Looking ahead, he believes the next crisis could be triggered by what he described as a private credit “Ponzi scheme” linked to BlackRock, one of the world’s biggest asset managers. If that were to unravel, he warned, the fallout could be swift and destructive, potentially wiping out retirement savings of baby boomers around the world as debt levels remain extremely high.
In simple words, bestselling author Robert Kiyosaki is asking small investors to stop blindly trusting complex debt products and pension-style investments that they don’t fully understand.

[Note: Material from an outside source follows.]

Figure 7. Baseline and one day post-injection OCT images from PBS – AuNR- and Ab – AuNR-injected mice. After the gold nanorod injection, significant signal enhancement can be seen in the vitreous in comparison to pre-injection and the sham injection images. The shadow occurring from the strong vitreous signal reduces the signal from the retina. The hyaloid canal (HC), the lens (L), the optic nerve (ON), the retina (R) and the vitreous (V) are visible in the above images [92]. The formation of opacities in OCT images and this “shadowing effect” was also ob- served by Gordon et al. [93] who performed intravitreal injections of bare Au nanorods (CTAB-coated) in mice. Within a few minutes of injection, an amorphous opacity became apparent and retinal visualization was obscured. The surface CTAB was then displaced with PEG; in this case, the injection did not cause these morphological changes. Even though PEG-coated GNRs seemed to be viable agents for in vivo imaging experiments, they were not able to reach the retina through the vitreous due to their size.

He is using strong language and vivid examples so that even ordinary savers sit up and pay attention before the next big market shock hits.

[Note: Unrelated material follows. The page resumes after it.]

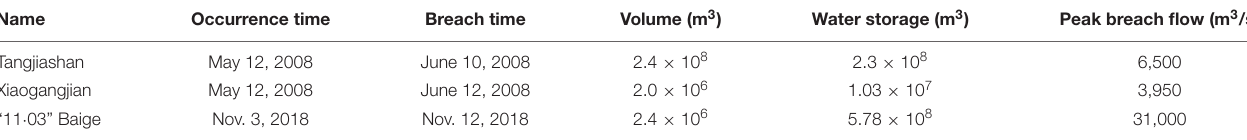
TABLE 3 | Primary features of dammed lakes.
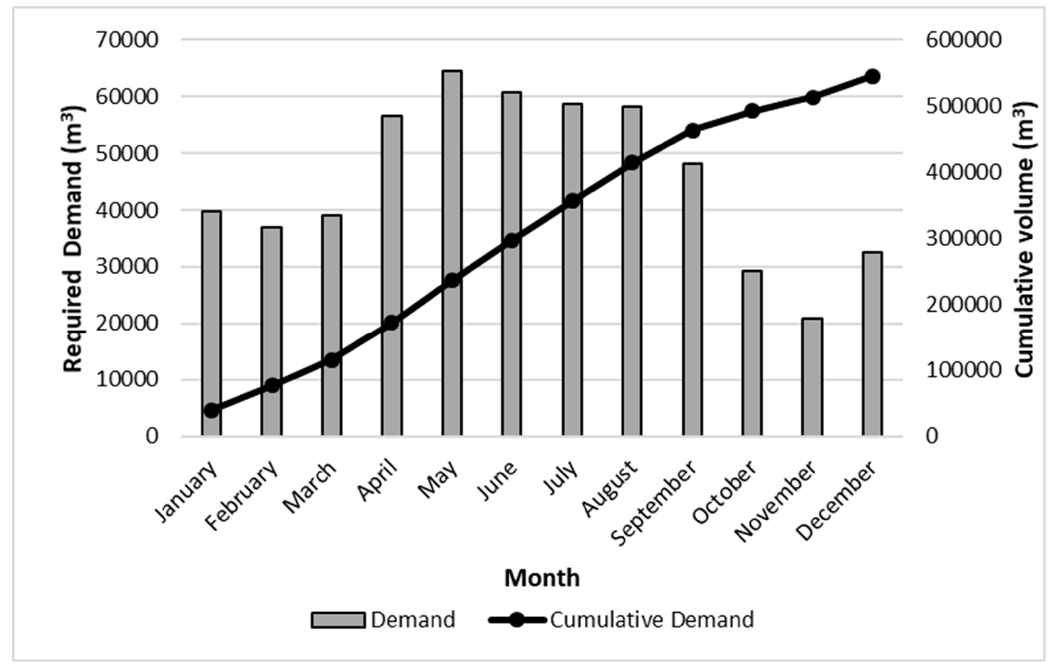
Figure 3. Data of the water demand according to [30].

Kiyosaki is not saying there is a formal, legal Ponzi scheme running in public view.
What he fears is that some parts of the private credit market look and behave like a Ponzi-style setup in practice: money from new investors being used to keep old promises going, with very high leverage and very little transparency.
Private credit means loans given by big investment firms and funds instead of traditional banks.
These loans often go to riskier borrowers, with fewer rules and less public information.
Kiyosaki’s worry is that if confidence suddenly breaks and investors try to pull out, such structures can collapse very quickly, leaving late entrants badly hurt.
For Indian readers, the key message is simple: if you don’t understand how a product generates returns, treat it as a red flag.
This is even more important for retirement-oriented products or international funds that indirectly take exposure to such private credit bets.
Kiyosaki mentions BlackRock as an example because it is one of the largest global asset managers, handling money for pension funds, insurers and retail investors around the world.
His fear is not about one single company alone, but about the entire ecosystem of large firms that have pushed aggressively into private credit and complex debt strategies.
When such giants are involved, the impact of any problem can be global.
If there is stress in these products, large institutions may face pressure, which can then hit the portfolios of retirees, mutual fund investors and pension funds.
For Indian savers, that means foreign pension funds or global ETFs connected to these products could feel the heat, and that can spill over into Indian equity and bond markets.
Kiyosaki’s language is sharp because he wants ordinary people to realise that “safe” may not always be truly safe when it relies heavily on debt and opaque financial engineering.
His line, “don’t eat one day and buy silver”, is meant to shock people into thinking differently, not to literally starve themselves.
His core idea is that even the smallest saver can start owning real, simple assets instead of only complex paper products they don’t control.
He suggests that someone with even a small amount of money can walk into a gold and silver dealer and buy a bit of physical silver.
In his view, this does two things at once: it gives you a tangible asset in your hand, and it forces you to learn how real assets work, how they are priced and why people treat them as a hedge.
For an Indian investor, this could mean starting with tiny amounts in silver coins, or through simple products like silver ETFs and silver mutual fund funds-of-funds.
The point is not to bet your entire future on silver, but to slowly move from blind trust to conscious understanding.
For a middle-class Indian earning a salary and investing through EPF, NPS and mutual fund SIPs, Kiyosaki’s warning is a wake-up call, not a doomsday order.
He is saying: don’t sleepwalk into retirement assuming that “someone else” will keep your money safe while they chase returns using complex, leveraged bets.
Three practical lessons stand out.
First, know where your retirement money is actually invested, including any foreign or alternative debt exposure.
Second, avoid over-concentration in any one type of product, especially those you don’t clearly understand.
Third, slowly build some exposure to simple, real or transparent assets — whether that is gold, silver, broad-market equity funds, or high-quality short-term debt.
His “Ponzi-style” warning may sound extreme, but it is better to ask hard questions now than to be surprised later.
For you personally, this is a good moment to review your portfolio and ask: if a global debt shock hits tomorrow, which of my investments will I truly understand, and which ones will simply leave me confused?